Written exercise A →
On the podcast page, who is named as the host of the Plutus Awards Podcast?
Written exercise B →
Reproduce the podcast page word for word from "Today’s guest is" to "blew my mind.".

Page excerpt →
------------------------------------

Welcome to Series 6 of the Plutus Awards Podcast hosted by Michelle Jackson. Our community is filled with hundreds of stories from creators and entrepreneurs just like you. And through this show we share these stories of challenges and successes from bloggers to podcasters, from writers, speakers, and more.
In this season we talk about a somewhat taboo topic — the deadly sins that personal finance (and other content creators) can make. We share lessons learned, how to avoid these mistakes, and the fact that we’re all human, putting our creative work out there into the world. This season’s conversation is about the inherent risks we’re taking in developing online brands, our own hubris, and the impact that how other people perceive us can make us or break our online brand.
Today’s guest is Terri Huggins Hart and in this episode, we discuss creating clarity around intentions within our business and understanding how ownership shows up in a freelance career. The tip Terri shared blew my mind.
Terri Huggins Hart – The Sin of Vagueness: Clarify Your Ownership As a Freelancer
Notes and summary from this episode
Terri- I am Terri Huggins Hart an award winning journalist and blogger and I cover personal finance for national publications in addition to relationship stories.

------------------------------------

(Data records)
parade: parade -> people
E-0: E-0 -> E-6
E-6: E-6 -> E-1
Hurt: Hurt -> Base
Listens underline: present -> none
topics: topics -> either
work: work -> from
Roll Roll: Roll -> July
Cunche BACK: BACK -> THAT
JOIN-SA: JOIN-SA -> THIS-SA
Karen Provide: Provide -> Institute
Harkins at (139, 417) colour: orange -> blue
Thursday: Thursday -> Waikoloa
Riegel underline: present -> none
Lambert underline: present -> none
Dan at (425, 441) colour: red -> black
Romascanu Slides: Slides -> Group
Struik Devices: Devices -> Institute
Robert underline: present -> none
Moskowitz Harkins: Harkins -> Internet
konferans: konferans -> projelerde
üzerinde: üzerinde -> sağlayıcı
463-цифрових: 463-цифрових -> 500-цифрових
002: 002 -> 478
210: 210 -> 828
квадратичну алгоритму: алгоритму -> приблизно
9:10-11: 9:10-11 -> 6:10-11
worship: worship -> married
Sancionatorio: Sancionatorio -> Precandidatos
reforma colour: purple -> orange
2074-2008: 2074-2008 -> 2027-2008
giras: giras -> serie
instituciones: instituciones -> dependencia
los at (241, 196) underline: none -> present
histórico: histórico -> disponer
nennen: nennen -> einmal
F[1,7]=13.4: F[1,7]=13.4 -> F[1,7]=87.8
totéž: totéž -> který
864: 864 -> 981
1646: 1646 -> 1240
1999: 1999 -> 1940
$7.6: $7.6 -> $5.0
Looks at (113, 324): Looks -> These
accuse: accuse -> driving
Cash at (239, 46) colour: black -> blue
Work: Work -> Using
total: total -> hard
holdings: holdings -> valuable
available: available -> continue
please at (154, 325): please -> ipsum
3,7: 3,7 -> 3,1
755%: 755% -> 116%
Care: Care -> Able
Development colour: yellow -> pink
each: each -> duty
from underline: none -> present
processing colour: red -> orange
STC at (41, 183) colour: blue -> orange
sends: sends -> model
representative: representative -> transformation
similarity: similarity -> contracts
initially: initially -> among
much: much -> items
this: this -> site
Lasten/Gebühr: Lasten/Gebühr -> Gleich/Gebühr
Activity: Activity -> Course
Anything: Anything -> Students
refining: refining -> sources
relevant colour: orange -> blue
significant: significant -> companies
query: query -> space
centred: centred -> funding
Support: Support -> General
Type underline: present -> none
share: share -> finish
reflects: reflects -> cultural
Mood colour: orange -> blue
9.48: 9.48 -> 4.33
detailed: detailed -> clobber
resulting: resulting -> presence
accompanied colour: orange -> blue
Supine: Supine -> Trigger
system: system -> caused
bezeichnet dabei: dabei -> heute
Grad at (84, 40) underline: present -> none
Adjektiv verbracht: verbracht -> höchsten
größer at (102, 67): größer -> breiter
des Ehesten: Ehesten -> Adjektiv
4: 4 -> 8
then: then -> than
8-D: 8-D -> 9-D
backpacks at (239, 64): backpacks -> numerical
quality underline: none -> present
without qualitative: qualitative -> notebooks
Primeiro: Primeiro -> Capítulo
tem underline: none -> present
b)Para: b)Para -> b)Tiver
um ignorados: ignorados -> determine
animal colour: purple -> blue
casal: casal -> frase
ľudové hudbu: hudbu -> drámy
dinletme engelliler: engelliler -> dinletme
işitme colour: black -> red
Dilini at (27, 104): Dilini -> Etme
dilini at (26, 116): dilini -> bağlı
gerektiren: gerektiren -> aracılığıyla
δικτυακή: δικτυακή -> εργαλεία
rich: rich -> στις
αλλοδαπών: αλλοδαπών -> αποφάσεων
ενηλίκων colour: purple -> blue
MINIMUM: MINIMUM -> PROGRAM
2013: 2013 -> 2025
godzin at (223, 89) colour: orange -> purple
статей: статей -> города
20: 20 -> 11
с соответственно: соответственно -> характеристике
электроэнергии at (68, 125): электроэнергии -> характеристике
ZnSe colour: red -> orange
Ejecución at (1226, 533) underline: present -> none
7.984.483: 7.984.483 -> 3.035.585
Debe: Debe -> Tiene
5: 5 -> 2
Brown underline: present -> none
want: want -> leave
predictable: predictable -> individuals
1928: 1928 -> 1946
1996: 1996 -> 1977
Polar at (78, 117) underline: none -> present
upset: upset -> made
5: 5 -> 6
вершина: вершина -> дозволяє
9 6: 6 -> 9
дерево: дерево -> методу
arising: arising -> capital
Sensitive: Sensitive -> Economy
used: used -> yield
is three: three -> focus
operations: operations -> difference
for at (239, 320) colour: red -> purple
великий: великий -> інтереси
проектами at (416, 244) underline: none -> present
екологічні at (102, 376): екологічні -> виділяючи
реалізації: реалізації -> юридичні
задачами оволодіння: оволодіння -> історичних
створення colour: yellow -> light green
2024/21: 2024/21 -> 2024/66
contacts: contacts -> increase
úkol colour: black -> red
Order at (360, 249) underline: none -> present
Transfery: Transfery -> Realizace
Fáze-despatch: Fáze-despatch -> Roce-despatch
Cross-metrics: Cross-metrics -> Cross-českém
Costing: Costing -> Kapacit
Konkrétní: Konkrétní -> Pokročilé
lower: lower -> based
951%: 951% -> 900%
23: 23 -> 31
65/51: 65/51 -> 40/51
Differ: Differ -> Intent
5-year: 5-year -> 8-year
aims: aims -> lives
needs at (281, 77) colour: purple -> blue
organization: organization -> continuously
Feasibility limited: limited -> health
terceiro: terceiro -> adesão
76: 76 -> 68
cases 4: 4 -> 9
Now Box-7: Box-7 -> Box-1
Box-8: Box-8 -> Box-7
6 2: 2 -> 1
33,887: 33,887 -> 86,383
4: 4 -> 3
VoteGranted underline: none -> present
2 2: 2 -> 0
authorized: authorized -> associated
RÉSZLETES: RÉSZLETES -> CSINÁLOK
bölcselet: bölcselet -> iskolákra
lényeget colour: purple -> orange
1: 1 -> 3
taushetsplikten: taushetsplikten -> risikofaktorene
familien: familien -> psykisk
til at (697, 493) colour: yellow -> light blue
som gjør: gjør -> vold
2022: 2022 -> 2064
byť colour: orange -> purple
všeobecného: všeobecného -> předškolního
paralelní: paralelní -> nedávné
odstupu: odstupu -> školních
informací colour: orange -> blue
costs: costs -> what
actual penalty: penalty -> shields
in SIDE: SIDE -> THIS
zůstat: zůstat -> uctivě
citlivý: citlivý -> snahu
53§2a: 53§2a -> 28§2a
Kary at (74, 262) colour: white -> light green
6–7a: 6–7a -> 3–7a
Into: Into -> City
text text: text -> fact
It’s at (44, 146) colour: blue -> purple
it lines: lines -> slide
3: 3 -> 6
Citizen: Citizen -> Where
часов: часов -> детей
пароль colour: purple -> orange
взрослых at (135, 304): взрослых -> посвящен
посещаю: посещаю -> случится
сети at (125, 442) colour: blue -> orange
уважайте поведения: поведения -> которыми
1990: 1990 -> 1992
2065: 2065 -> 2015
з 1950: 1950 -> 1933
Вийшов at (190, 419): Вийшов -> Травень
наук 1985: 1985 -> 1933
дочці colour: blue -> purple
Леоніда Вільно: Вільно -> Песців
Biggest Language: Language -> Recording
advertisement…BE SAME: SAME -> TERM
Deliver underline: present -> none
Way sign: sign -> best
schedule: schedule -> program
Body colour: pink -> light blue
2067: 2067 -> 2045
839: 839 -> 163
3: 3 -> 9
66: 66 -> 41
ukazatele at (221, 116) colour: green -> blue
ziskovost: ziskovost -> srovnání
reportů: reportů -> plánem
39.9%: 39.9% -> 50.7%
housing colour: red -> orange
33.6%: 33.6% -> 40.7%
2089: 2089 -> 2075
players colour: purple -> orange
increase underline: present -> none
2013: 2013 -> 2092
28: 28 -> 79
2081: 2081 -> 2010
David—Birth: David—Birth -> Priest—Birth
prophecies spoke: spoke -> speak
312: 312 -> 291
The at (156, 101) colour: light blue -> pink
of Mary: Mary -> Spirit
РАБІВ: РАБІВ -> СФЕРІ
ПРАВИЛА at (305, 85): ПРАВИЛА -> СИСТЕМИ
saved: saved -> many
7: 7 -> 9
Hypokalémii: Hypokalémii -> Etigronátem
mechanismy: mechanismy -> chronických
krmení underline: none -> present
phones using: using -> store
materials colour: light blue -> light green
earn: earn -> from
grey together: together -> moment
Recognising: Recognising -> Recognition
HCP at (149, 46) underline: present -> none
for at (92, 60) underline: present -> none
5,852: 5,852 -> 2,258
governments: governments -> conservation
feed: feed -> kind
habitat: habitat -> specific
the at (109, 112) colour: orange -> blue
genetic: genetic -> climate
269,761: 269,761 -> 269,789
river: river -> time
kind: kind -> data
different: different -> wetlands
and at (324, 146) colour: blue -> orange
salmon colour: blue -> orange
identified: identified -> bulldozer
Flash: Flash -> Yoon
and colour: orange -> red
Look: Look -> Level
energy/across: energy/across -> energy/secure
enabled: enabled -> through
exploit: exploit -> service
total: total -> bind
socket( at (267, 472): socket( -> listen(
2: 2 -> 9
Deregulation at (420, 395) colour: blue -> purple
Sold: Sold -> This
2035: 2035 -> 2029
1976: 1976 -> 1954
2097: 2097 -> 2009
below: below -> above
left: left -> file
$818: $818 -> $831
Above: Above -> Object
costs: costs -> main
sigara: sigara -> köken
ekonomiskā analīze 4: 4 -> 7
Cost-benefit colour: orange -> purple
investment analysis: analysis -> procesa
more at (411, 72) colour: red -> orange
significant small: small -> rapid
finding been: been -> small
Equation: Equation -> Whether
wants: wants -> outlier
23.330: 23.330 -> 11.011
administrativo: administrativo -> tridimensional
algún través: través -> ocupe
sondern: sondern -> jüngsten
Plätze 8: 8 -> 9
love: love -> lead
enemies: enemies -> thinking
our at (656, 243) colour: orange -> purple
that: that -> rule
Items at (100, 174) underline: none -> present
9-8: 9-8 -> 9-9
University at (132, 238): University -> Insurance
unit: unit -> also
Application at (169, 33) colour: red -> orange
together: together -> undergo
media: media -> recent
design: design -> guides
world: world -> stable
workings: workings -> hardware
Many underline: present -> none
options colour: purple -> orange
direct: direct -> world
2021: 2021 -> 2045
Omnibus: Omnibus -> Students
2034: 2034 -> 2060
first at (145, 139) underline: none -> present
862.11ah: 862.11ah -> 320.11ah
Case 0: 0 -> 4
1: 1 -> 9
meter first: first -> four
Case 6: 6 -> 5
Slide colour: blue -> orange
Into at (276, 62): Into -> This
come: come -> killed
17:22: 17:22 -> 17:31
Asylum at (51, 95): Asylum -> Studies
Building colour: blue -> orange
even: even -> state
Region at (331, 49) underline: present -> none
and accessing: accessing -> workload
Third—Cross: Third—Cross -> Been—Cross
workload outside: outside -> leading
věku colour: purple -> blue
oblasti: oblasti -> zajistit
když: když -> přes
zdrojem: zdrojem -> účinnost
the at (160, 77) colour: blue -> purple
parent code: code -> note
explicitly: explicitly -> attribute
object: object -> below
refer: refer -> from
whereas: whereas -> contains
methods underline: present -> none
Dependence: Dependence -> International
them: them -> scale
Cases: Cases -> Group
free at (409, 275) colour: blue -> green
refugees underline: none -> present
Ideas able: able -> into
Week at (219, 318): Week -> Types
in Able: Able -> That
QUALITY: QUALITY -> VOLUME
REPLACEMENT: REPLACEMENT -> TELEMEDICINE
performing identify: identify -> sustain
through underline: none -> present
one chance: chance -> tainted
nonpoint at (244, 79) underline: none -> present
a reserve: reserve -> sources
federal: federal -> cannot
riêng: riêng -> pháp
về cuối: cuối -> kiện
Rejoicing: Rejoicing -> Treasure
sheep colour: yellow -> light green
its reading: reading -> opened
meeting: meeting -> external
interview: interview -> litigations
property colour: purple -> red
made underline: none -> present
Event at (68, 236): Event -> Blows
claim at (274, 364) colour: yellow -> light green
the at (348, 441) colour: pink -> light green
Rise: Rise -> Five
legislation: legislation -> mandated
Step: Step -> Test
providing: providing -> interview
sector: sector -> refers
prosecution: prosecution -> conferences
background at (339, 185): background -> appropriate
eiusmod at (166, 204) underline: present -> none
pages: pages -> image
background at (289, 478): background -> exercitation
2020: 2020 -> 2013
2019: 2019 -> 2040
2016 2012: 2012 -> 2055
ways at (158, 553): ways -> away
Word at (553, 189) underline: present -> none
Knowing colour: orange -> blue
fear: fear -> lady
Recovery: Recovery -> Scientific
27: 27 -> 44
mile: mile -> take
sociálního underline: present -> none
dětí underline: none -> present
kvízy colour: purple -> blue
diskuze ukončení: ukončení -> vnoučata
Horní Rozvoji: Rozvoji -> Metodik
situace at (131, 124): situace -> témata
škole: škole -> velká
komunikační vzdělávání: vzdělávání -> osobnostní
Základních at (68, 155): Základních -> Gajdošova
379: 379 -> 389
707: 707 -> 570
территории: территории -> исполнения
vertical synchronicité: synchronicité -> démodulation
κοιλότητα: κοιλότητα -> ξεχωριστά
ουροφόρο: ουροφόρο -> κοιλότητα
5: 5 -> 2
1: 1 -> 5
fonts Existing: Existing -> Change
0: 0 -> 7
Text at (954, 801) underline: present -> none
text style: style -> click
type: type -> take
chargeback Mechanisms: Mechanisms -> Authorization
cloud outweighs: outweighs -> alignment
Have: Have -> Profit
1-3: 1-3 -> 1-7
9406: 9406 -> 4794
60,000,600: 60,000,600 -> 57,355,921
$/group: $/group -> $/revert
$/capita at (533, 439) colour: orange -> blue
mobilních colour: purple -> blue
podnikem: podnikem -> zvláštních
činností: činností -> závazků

------------------------------------

Task output A →
Michelle Jackson

Task output B →
Today’s guest is Terri Huggins Hart and in this episode, we discuss creating clarity around intentions within our business and understanding how ownership shows up in a freelance career. The tip Terri shared blew my mind.